Allowing couples who cannot conceive naturally to have babies through artificial fertilisation could alter human evolution, according to a leading fertility researcher.

Dr Hans Hanevik, who heads the fertility department at Norway's Telemark Hospital, claims in-vitro fertilisation, otherwise known as IVF, means humans will become increasingly reliant on artificial help to conceive. 

He says detective genes that normally die with the carrier are being passed on, leading to future generations needing the same help to have children.

And the birth of millions of babies could alter the course of human evolution, he is expected to tell the European Society of Human Reproduction and Embryology (Eshre).
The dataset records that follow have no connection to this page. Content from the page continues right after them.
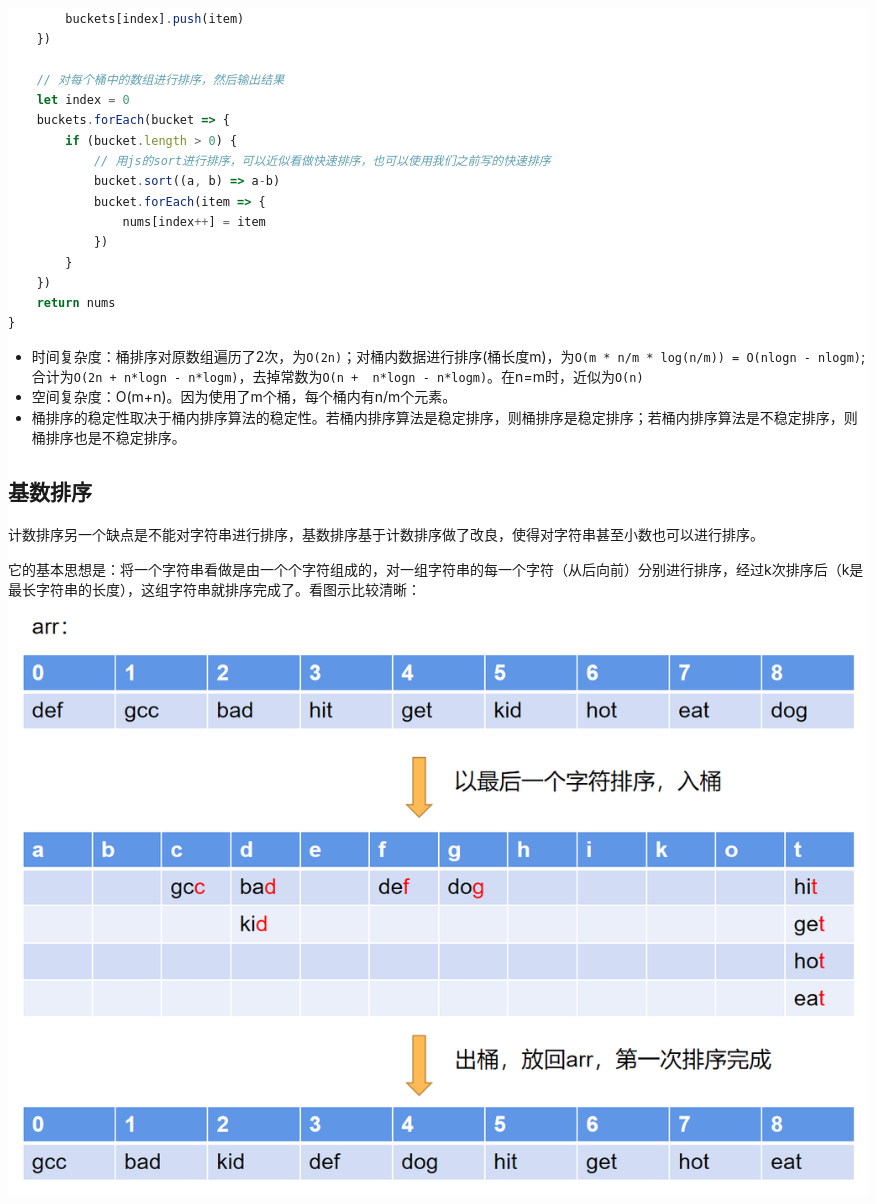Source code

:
 ```javascript
        buckets[index].push(item)
    })
    
    // 对每个桶中的数组进行排序，然后输出结果
    let index = 0
    buckets.forEach(bucket => {
        if (bucket.length > 0) {
            // 用js的sort进行排序，可以近似看做快速排序，也可以使用我们之前写的快速排序
            bucket.sort((a, b) => a-b)
            bucket.forEach(item => {
                nums[index++] = item
            })
        }
    })
    return nums
}
```

- 时间复杂度：桶排序对原数组遍历了2次，为`O(2n)`；对桶内数据进行排序(桶长度m)，为`O(m * n/m * log(n/m)) = O(nlogn - nlogm)`;合计为`O(2n + n*logn - n*logm)`，去掉常数为`O(n +  n*logn - n*logm)`。在n=m时，近似为`O(n)`
- 空间复杂度：O(m+n)。因为使用了m个桶，每个桶内有n/m个元素。
- 桶排序的稳定性取决于桶内排序算法的稳定性。若桶内排序算法是稳定排序，则桶排序是稳定排序；若桶内排序算法是不稳定排序，则桶排序也是不稳定排序。

## 基数排序
计数排序另一个缺点是不能对字符串进行排序，基数排序基于计数排序做了改良，使得对字符串甚至小数也可以进行排序。

它的基本思想是：将一个字符串看做是由一个个字符组成的，对一组字符串的每一个字符（从后向前）分别进行排序，经过k次排序后（k是最长字符串的长度），这组字符串就排序完成了。看图示比较清晰：

![](./images/2020-03-29-13-59-19.png)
At the conference in Vienna next month he will say babies could be being born with the defective genes that led to their parent's difficulty having children.  

As those babies grow up and try to reproduce, the defect will spread, and they will need similar help to have their own children.

In the abstract for the conference Dr Hanevik wrote: 'In accordance with the principle of evolution, subsequent generations will thus be genetically adapted to an environment in which reproduction is increasingly dependent on technological intervention.'

Some 300,000 babies have been born through artificial fertilisation since 1991 and IVF accounts for more than one in 40 of the 750,000 babies born annually in the UK.

And as more babies are born the change in genetics will be enough to alter the human genome, Dr Hanevik claims.  

'IVF is not just a treatment for infertility, but also a technological intervention at the point in a human life cycle where natural selection operates at its strongest,' he added.

'Although it is a great medical achievement, it circumvents a range of reproductive barriers.'

But many couples who find it difficult to conceive actually have 'plumbing' issues rather than any genetic defect, says Gill Lockwood, medical director of Midland Fertility Services. 

The clinic was the first in the UK to achieve live births from the mothers' own eggs.

She added: 'Women may have fallopian tubes blocked by appendicitis and men may have undescended testicles or have had a vasectomy.

'IVF can overcome these problems. Even if they do have gene problems is that a reason to stop them being parents? IVF can bring delight and joy to people who finally get a baby — and to the siblings, grandparents, aunts, uncles and so on.'  

However, Hanevik has stressed he is not criticising IVF, and is instead urging more discussion about what it may do to future generations.  

In a previous paper he has claimed the long-term affects of IVF have not been studied due to an unwillingness to look at it from the perspective of evolution.  

'To point out that IVF may favour disease-prone individuals or lead to reduced fitness over generations could surely be provocative, but is worth considering.'

In 2017 nearly 55,000 patients had 75,000 treatments, with 93 per cent having basic IVF.

Just 22 per cent of these led to live births and this low success rate has been linked to the genetic defects that caused infertility, according to data from the Human Fertilisation and Embryology Authority.